North Korea’s second blast, on May 25, 2009, he added, “appeared to be more technically successful.” Mr. Clapper stopped short of calling it a roaring success. Its yield, after all, was estimated at two kilotons. By contrast, China’s second bomb was about 20 times stronger and Dr. Teller’s hydrogen bomb about 5 million times more powerful.

Analysts see North Korea’s switch to a new fuel as likely because in 2007 it shut down a reactor that made plutonium — which fueled its first two atomic blasts.

“Why base anything else on plutonium if it’s a dead end?” asked Siegfried S. Hecker, a former director of the Los Alamos weapons lab who has repeatedly visited North Korea.

A move to highly enriched uranium — or a mixture of the two bomb fuels, known as a composite core — would let North Korea expand its ways of shaking the earth and perhaps, one day, of mounting warheads atop missiles to intimidate neighbors.

In 1983, President Ronald Reagan sought to reinvigorate the old metaphor by saying his Star Wars initiative would render enemy missiles “impotent and obsolete.” Ever since, antimissile salesmen, including some with an eye on North Korea, have engaged in various degrees of threat inflation.

But some military analysts say it’s quite possible that North Korea — instead of mastering the difficult technologies and expanding its nuclear arsenal — will continue to fail.

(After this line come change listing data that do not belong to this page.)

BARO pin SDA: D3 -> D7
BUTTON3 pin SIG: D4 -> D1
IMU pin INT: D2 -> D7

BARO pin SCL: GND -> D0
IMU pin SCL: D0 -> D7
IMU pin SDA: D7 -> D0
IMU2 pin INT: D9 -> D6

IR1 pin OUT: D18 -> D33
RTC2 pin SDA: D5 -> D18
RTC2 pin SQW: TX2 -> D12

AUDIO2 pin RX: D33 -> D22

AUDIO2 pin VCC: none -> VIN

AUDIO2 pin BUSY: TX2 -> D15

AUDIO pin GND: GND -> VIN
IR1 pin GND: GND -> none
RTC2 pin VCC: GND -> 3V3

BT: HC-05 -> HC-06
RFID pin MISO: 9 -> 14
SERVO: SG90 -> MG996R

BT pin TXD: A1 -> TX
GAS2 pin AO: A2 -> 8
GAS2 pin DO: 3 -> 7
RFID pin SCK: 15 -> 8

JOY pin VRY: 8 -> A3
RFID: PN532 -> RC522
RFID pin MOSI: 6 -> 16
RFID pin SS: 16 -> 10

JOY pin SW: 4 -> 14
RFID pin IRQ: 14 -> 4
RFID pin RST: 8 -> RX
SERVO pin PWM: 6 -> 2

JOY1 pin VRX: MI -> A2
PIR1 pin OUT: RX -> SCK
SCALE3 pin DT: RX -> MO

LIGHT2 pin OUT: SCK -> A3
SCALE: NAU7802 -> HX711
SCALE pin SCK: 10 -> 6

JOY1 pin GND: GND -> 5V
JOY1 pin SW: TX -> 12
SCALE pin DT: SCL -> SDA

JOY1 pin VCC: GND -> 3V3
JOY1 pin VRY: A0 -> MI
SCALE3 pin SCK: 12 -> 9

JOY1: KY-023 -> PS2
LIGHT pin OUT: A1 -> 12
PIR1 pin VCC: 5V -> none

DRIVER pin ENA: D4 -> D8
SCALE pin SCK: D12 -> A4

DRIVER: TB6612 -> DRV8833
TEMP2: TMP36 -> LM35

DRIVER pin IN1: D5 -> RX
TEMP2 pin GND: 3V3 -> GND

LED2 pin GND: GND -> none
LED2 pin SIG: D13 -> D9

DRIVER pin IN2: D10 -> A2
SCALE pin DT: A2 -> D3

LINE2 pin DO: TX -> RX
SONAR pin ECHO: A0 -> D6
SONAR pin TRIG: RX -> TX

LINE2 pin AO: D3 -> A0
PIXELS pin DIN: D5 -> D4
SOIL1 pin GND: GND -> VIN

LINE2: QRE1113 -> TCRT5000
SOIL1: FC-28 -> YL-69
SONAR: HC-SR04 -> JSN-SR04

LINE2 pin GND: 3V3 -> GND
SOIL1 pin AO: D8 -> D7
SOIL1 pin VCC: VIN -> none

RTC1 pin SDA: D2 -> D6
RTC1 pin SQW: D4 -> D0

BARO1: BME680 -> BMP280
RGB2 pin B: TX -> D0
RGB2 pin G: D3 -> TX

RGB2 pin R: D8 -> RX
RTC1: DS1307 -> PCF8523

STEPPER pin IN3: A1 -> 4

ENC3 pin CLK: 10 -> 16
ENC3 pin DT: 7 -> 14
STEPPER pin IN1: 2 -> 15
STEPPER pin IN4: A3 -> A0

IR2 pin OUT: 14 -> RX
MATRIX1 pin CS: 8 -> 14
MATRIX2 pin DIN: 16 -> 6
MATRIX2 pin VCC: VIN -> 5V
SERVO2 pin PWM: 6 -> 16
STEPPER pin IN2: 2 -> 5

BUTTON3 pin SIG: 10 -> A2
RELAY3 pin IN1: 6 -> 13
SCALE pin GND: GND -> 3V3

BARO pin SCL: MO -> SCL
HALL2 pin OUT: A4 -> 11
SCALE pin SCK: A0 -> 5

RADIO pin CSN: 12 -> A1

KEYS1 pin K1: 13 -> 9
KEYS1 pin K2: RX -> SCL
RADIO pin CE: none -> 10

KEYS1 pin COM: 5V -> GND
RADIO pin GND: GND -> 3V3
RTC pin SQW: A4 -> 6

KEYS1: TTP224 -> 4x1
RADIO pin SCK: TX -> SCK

Jacques E. C. Hymans, who teaches international relations at the University of Southern California, argues in the current issue of Foreign Affairs that failed states like North Korea are doomed to poor workmanship, technical errors and finger pointing.

“These problems,” he said, “cannot be fixed simply by bringing in more imported parts through illicit supply networks.”

The phallic symbolism once centered on success. Nowadays, at least with North Korea, it seems as if it’s more about dysfunction.

William J. Broad is a science reporter for The New York Times who has written extensively about nuclear weapons.